I think the Agile community needs to change how it measures success for Agile teams. The ways that we gather metrics and the information we seek out of those metrics is actually getting in the way of what’s most important, making working software.
The way I see it, there’s two major problems:
The observer effect: The observer effect states that observing a process can impact its output. For instance, telling a team that you’ll be keeping a close eye on their velocity might cause that team to overestimate their items in order to increase their velocity. This is especially dangerous when working with story points since there’s no way to compare the validity of an estimate. Should your Scrum team stop using story points?
The streetlight effect: The streetlight effect is our human tendency to look for answers where it’s easy to look rather than where the actual information is. For instance, counting the lines of code produced is easy but doesn’t tell us anything about the quality of the application, the functionality it provides or even the effectiveness.
So let’s apply these concepts to some common Metrics. What’s easy to measure?
Unit Tests written: Most agile developers write a lot of unit tests, test driven development creates even more tests(both of which create better quality code). So measuring a developer’s productivity by the number of tests they create must be good!

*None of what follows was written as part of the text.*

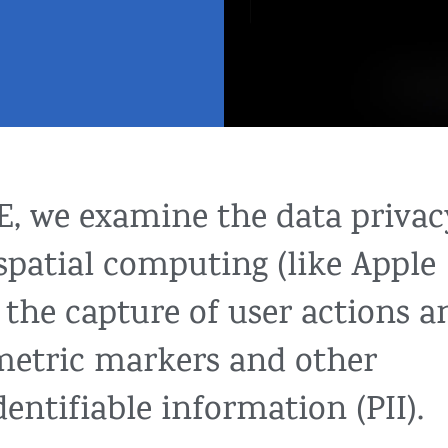
LE, we examine the data privac
 spatial computing (like Apple
g the capture of user actions a
ometric markers and other
dentifiable information (PII).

Actually, the observer effect kills this one dead. Telling a developer that they’ll be measured on the number of tests they write ensures they’ll create many tests with no respect to the quality of those tests. Our goal is not to ship tests, our goal is to ship working code, I’ll take fewer better tests than more crappy tests any day.
Individual Velocity: Once again the observer effect makes this a bad metric. If a developer knows he’s being individually graded on his performance and also knows that he only gets credit for the things he specifically works on then he’s actively discouraged from contributing to the group. He’s placed in the very un-agile situation of competing with his team rather than contributing to it.

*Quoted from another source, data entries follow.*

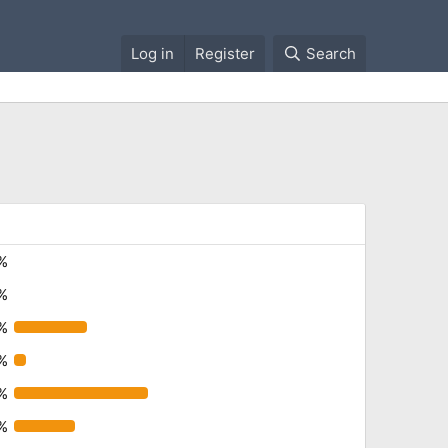
Log in
Register
Search
%
%
%
%
%
9%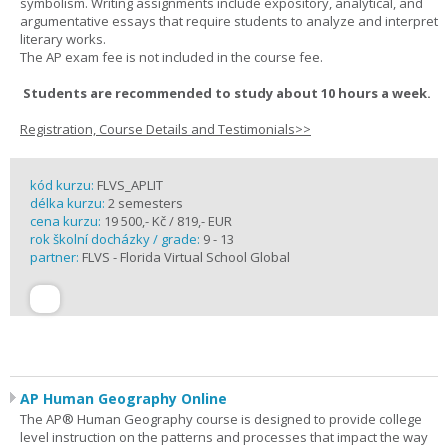
symbolism. Writing assignments include expository, analytical, and
argumentative essays that require students to analyze and interpret
literary works.
The AP exam fee is not included in the course fee.
Students are recommended to study about 10 hours a week.
Registration, Course Details and Testimonials>>
kód kurzu:
FLVS_APLIT
délka kurzu:
2 semesters
cena kurzu:
19 500,- Kč / 819,- EUR
rok školní docházky / grade:
9 - 13
partner:
FLVS - Florida Virtual School Global
AP Human Geography Online
The AP® Human Geography course is designed to provide college
level instruction on the patterns and processes that impact the way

In a perfect world an Agile team is collaborating, interacting, discussing and reviewing almost everything they do. This is a good thing for building quality software and solving problems fast but this level of interaction makes it nigh impossible to separate a person’s individual productivity from the group, so don’t try, you’ll simply hurt your team’s ability to make good software.
Team Velocity: This is one of the most misunderstood metrics in all of Scrum. A team’s velocity is unique to them. It simply can’t be compared to another team. Let’s say that team A estimates a certain amount of work at 50 pts for a sprint and team B estimates that same work at 150 pts for the same sprint. Now if both teams finish their sprint successfully then team A has a velocity of 50 pts and team B has a velocity of 150 pts. Which team is more productive? Neither. They both did the same amount of work.
This metric is particularly evil because it encourages teams to fudge the numbers on their estimates which can affect the team’s ability to plan their next sprint. If the team can’t properly plan a sprint then that puts your entire release in danger of shipping late.
For more about your Scrum team’s velocity, you can check out an earlier blog post I wrote.
Okay smart guy, what metrics should we use?
Glad you asked, we measure productivity by the working software we deliver. We measure actual output rather than contributing factors. This approach is more Agile because it frees the team to build software in whatever way can better contribute to their success rather than whatever way creates better metric scores. It’s also much more logical since working software is something that we can literally take to the bank (after it’s been sold of course).
So what are the actual new metrics?
Value Delivered: You’ll need your product owner for this. Ask him to give each user story a value that represents its impact to his stakeholders. You can enumerate this with an actual dollar amount or some arbitrary number of some kind. At the end of each sprint you’ll have a number that can tell you how much value you’ve delivered to your customers through the eyes of the product owner.
This metric does not measure performance, instead it measures impact. Ideally your product owner will prioritize higher value items towards the top of the backlog and thus each sprint will deliver the maximum value possible. If you’re working on a finite project with a definite end in sight, your sprints will start out very high value and gradually trend towards delivering less and less value as you get deeper into the backlog. At some point, the cost of development will eclipse the potential value of running another sprint, that’s typically a good time for the team to switch to a new product.
On Time Delivery: People sometimes tell me that Agile adoption failed at their company because they couldn’t give definite delivery dates to their clients. I don’t buy this. One thing that an Agile team should definitely be able to do is deliver software by a certain date. It’s possible that a few stories may not be implemented but those are typically the lowest value stories that would have the least amount of impact on the client. That being said, a team’s velocity should be reasonably steady, if it goes up or down it should do so gradually. Wild swings in velocity from sprint to sprint make long term planning harder to do.
Here’s the metric: if a team forecasts 5 stories for an upcoming sprint and they deliver 5 stories then they earn 2 points toward this metric. If they deliver 4 stories or they deliver less than 2 days early (pick your own number here) then they earn one point. If they deliver more than 2 days early or they only deliver 3 (out of 5) stories they earn no points. At the end of a quarter or the end of a release or the end of the year the team will be judged by how accurately they can forecast their sprints.
So what we’re measuring is value delivered to the customer and on time delivery of that software. Which are the only two real metrics you can literally cash checks with.